Tuesday, December 14, 2010

Reflections...

Does it seem like as you get older, your world gets smaller?

Perhaps I should explain.  I've been feeling a natural pull toward home recently - theater, cleaning, cooking, yardwork, decorating, photography, playing with kids, doggy parenting, wifey business, and casual visiting with friends and family have pretty much been my life for the past six months.  This is strange, because I feel like I have always been a very outwardly focused person - historically, I love meeting new people, visiting new places.  I was always the friend who would drop everything for an  impromptu trip downstate for a visit.  I would think nothing of driving 2+ hours for a day trip, just because.

I guess I have been feeling a definite pull recently, the sort of pull you get when you are moving into a new phase of your life.  I felt it upon graduation, I felt it after leaving OEE, and I felt it after the move to this small, quirky community.  The problem is, I have NEVER handled change well.  I cling to the familiar long after I should have let go.  I am definitely an earthen-type person - steady, calm (but full of life), slow to move but stubborn once I've reached where I should be.  I think maybe I have let others' opinions of what I should be affect me more than I would like to admit.  When I think of what I really want in life, it reflects a great deal more of craft, home, and hearth then it does glamour and nightlife.  If one of my friends were telling me this, I would be fully supportive... life is a series of stops on a road, not a highway after all.  But why is it that my heart is so resistant to the idea of that life for myself?

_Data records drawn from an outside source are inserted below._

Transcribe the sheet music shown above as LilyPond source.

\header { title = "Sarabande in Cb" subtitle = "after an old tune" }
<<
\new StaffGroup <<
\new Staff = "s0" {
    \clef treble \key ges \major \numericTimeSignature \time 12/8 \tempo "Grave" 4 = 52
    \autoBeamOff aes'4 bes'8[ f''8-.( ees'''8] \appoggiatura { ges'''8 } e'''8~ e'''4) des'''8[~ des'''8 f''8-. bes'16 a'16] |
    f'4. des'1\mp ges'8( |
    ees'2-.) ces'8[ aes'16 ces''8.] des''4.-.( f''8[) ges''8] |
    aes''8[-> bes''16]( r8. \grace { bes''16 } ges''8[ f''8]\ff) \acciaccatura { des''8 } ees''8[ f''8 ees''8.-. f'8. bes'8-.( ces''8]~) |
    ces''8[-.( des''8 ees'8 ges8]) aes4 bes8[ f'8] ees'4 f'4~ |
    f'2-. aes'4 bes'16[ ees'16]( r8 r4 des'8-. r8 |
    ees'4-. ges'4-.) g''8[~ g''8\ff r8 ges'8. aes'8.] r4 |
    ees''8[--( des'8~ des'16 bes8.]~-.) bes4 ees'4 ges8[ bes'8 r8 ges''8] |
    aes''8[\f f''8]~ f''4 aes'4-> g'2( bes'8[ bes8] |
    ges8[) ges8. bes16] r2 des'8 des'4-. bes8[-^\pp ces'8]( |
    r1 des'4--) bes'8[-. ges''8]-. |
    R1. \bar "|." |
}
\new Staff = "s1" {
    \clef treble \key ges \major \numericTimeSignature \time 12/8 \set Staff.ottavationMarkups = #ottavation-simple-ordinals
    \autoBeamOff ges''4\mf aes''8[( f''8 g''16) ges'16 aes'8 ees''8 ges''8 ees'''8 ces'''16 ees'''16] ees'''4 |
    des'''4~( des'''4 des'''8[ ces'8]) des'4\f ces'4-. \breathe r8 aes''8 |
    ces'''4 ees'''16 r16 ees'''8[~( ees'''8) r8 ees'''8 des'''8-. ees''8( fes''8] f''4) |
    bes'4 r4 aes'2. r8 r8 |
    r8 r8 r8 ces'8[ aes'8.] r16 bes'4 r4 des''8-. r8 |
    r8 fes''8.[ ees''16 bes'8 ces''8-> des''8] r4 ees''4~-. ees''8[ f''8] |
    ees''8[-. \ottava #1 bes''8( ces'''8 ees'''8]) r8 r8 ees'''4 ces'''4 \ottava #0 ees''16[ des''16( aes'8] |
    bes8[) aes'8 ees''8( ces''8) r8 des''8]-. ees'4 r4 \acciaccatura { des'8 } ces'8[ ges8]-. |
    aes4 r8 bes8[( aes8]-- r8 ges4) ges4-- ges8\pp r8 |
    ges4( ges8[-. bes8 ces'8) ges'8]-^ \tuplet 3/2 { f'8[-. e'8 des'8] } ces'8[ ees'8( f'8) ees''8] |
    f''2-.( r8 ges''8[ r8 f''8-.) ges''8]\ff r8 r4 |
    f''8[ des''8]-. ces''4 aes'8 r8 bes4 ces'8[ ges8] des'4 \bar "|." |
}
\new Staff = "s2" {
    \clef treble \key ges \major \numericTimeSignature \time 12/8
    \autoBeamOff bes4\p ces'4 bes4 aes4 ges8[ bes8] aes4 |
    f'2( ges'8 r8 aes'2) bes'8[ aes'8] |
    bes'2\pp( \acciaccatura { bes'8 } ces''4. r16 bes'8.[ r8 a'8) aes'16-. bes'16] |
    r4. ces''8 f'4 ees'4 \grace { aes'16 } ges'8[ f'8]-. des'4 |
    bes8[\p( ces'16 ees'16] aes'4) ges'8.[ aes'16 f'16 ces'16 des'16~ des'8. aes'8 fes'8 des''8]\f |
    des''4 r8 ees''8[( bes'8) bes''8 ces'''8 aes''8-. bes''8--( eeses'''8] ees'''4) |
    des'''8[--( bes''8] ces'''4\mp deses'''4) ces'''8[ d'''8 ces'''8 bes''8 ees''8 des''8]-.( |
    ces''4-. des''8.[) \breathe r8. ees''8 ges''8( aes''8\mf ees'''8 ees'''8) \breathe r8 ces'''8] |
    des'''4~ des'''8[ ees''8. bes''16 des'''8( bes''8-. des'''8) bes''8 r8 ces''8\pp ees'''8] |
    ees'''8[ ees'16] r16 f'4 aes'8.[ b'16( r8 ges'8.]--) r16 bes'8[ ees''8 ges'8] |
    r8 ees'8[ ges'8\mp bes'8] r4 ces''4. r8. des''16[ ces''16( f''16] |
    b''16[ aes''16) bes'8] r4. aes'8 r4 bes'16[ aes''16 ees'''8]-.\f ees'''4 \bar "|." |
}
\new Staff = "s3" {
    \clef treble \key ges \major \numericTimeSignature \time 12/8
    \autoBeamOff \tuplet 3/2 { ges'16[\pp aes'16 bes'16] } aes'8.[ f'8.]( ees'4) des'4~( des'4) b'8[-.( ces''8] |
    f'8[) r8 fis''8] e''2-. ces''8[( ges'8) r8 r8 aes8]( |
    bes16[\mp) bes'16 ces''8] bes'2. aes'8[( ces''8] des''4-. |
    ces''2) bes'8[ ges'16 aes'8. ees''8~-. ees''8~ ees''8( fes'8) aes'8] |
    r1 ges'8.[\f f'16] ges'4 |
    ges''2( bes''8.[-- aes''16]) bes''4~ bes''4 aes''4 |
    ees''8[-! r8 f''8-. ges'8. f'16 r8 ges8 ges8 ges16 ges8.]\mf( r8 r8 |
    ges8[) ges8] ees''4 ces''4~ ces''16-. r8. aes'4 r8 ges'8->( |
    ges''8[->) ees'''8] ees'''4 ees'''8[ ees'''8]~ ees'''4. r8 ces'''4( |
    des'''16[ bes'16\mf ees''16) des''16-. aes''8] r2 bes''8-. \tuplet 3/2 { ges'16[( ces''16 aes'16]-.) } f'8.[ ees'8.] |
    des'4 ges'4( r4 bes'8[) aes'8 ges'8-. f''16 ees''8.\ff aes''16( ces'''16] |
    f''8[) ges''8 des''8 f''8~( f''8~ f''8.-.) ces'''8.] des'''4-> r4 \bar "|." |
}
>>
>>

I am too focused on others.  I have always lived vicariously through my more dramatic acquaintances.  It's like I want to have it all - a lovely comfy home, wild and exciting travel, massive parties and small meals with friends.  It's this dichotomy that has ALWAYS been frustrating for me - if I had a goal, I could aim for it.  "My heart seeks the hearth.  My feet seek the road.  A soul so divided is a terrible load."  --Bruce Coville

The post-holidays winter has always felt like a bit of a chrysalis for me.  Our Michigan winters are famous for being long, dark, and bitterly cold.  They are the perfect time to pause, reflect, and curl up under a cozy blanket with a husband and some furry friends.  When the spring finally arrives, I guess we'll see what emerges.